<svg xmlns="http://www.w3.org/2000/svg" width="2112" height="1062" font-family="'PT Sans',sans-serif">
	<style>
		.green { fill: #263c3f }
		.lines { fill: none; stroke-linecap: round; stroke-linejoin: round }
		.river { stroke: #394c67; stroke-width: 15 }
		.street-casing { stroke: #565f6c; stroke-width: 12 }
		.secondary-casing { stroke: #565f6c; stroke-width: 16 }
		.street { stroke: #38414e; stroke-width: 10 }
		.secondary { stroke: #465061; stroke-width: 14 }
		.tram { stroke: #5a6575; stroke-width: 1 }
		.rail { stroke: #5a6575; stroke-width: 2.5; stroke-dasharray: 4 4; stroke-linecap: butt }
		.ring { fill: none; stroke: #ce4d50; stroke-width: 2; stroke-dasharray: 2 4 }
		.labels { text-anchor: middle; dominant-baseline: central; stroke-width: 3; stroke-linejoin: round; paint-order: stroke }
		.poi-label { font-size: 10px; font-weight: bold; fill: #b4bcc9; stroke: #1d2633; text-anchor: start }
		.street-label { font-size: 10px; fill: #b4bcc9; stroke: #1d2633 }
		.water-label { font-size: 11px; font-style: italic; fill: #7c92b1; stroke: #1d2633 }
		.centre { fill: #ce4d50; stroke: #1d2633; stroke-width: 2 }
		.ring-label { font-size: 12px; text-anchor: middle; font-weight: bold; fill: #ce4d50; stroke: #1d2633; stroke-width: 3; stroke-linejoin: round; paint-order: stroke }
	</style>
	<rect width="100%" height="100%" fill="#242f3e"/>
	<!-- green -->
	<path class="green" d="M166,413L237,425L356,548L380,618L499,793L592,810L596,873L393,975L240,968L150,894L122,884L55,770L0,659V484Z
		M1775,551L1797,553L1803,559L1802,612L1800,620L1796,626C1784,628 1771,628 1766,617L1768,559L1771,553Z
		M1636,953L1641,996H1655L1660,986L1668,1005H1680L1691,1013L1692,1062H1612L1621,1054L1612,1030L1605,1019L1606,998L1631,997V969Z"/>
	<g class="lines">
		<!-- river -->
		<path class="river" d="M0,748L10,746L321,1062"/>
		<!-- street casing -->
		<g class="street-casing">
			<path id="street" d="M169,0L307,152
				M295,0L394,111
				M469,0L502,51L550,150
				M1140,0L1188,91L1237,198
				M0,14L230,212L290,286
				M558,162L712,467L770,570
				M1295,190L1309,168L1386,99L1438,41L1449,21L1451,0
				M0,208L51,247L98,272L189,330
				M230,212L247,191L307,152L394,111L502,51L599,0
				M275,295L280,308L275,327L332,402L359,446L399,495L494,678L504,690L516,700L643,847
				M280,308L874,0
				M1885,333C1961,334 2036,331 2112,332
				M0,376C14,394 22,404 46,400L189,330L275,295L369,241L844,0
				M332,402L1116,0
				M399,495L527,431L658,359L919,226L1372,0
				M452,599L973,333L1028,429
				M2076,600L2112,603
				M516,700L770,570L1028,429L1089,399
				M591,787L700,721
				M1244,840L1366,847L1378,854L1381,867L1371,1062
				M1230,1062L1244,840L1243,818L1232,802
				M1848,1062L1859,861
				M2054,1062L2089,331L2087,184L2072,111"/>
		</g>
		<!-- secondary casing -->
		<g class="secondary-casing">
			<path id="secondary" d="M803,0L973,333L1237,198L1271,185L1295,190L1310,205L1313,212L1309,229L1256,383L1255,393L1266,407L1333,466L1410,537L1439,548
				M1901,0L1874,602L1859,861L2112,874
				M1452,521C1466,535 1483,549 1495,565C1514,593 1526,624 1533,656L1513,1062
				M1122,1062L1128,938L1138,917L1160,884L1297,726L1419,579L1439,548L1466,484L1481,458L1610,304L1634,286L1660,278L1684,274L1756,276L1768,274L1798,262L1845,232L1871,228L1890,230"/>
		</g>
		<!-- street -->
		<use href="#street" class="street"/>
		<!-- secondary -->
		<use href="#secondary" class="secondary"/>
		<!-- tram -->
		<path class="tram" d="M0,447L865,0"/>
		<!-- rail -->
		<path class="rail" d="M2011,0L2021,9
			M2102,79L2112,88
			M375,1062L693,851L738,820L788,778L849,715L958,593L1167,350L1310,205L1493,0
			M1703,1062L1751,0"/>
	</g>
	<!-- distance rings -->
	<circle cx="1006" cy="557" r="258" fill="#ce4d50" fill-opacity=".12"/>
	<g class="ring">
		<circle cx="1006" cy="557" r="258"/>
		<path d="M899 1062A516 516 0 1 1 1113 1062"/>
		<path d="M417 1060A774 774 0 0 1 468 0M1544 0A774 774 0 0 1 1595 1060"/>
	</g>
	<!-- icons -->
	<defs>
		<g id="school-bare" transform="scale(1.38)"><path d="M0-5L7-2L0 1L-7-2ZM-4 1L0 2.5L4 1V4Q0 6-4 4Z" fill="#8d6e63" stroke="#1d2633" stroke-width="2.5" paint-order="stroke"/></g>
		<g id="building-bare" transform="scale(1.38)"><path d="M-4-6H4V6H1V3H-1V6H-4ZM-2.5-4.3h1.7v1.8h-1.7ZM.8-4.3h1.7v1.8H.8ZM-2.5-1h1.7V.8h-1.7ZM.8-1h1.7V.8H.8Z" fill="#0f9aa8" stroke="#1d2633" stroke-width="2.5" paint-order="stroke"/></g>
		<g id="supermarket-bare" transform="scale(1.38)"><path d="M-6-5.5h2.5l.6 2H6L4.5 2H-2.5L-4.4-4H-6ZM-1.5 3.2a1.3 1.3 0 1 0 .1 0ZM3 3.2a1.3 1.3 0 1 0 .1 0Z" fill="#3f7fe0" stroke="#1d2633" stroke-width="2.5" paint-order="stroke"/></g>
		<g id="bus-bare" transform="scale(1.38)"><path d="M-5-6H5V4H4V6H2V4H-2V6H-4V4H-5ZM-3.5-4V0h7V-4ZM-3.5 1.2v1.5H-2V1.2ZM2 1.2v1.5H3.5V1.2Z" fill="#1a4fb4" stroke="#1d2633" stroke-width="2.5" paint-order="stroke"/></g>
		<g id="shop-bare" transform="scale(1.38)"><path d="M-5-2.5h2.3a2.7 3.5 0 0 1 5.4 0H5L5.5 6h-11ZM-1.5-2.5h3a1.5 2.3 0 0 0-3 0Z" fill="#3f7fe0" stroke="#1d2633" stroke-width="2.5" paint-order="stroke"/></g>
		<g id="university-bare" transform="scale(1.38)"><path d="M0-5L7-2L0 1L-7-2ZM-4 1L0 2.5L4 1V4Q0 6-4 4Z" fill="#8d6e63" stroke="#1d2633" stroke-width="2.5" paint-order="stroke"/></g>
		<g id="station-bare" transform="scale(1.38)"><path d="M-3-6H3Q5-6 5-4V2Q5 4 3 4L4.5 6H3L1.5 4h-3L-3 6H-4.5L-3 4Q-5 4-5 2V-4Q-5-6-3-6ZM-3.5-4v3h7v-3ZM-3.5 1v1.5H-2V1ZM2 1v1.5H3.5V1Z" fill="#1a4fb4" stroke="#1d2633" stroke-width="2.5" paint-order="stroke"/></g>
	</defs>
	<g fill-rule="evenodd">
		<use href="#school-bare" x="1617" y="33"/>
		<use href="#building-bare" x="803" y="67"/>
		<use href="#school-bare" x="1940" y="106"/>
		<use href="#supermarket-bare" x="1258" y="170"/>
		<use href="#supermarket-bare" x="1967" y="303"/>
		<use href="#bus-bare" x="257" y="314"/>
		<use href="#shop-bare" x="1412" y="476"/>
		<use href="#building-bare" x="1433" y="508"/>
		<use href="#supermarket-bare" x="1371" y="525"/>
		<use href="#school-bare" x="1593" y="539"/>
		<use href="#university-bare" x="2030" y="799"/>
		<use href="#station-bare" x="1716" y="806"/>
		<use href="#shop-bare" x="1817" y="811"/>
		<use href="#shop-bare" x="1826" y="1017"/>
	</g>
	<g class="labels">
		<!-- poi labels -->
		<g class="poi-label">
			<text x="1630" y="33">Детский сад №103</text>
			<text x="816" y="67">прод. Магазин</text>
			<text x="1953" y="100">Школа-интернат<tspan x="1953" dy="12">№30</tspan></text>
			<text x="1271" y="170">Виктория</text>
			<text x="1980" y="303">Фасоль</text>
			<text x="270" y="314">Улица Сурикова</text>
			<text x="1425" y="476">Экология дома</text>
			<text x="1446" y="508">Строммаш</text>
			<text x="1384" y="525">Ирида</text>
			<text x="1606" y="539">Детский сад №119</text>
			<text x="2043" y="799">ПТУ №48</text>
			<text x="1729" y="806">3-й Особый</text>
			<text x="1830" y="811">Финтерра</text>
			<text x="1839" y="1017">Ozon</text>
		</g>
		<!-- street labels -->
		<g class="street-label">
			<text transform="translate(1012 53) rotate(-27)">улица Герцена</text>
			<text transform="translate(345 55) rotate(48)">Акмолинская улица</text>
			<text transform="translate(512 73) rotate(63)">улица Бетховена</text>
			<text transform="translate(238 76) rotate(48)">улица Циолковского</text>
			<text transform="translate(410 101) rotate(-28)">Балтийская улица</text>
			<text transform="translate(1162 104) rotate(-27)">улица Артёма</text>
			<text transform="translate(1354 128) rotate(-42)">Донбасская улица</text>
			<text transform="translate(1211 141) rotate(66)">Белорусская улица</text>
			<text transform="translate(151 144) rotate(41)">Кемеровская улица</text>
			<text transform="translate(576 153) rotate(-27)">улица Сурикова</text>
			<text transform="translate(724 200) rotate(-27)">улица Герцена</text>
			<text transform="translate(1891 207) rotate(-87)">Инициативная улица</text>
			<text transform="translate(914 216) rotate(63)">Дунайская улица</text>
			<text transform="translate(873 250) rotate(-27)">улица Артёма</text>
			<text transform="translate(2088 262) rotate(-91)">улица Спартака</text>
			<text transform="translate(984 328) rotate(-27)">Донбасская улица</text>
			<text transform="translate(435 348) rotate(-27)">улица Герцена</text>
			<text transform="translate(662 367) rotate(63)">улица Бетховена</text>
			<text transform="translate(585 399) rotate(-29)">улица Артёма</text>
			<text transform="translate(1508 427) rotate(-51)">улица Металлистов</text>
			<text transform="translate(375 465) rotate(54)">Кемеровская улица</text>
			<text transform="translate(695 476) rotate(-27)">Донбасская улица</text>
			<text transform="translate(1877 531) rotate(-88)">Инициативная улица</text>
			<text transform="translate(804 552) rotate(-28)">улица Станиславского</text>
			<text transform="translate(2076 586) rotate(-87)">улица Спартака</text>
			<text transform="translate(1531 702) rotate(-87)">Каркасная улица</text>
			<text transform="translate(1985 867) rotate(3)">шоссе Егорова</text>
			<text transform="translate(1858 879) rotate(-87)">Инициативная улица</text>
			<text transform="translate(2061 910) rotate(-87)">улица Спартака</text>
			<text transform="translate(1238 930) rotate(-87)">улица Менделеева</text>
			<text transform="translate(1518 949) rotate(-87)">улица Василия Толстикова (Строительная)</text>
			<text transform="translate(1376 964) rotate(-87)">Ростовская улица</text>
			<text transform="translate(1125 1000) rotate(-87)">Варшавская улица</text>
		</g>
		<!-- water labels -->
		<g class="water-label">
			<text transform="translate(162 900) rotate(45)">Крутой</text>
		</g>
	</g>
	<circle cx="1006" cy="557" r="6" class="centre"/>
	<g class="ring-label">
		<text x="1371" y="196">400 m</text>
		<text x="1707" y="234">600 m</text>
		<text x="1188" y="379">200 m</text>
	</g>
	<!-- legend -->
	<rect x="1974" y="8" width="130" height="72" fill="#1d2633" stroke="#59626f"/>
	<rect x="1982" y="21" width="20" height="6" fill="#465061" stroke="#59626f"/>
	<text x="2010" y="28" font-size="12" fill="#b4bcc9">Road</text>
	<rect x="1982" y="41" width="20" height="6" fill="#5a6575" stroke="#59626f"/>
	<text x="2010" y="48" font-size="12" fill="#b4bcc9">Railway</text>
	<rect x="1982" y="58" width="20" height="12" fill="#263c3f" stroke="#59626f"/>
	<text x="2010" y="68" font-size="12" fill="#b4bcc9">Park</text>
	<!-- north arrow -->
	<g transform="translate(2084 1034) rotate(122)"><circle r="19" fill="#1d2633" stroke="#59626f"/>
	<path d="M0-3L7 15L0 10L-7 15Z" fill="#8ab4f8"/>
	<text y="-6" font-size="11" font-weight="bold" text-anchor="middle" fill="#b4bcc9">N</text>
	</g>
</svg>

ACTIVITY:
Output exactly one stretch of the listing: from the line containing "#565f6c; stroke-width: 16" through the line containing "middle; dominant-baseline: central;", both end lines included.

FINISHED EXERCISE:
		.secondary-casing { stroke: #565f6c; stroke-width: 16 }
		.street { stroke: #38414e; stroke-width: 10 }
		.secondary { stroke: #465061; stroke-width: 14 }
		.tram { stroke: #5a6575; stroke-width: 1 }
		.rail { stroke: #5a6575; stroke-width: 2.5; stroke-dasharray: 4 4; stroke-linecap: butt }
		.ring { fill: none; stroke: #ce4d50; stroke-width: 2; stroke-dasharray: 2 4 }
		.labels { text-anchor: middle; dominant-baseline: central; stroke-width: 3; stroke-linejoin: round; paint-order: stroke }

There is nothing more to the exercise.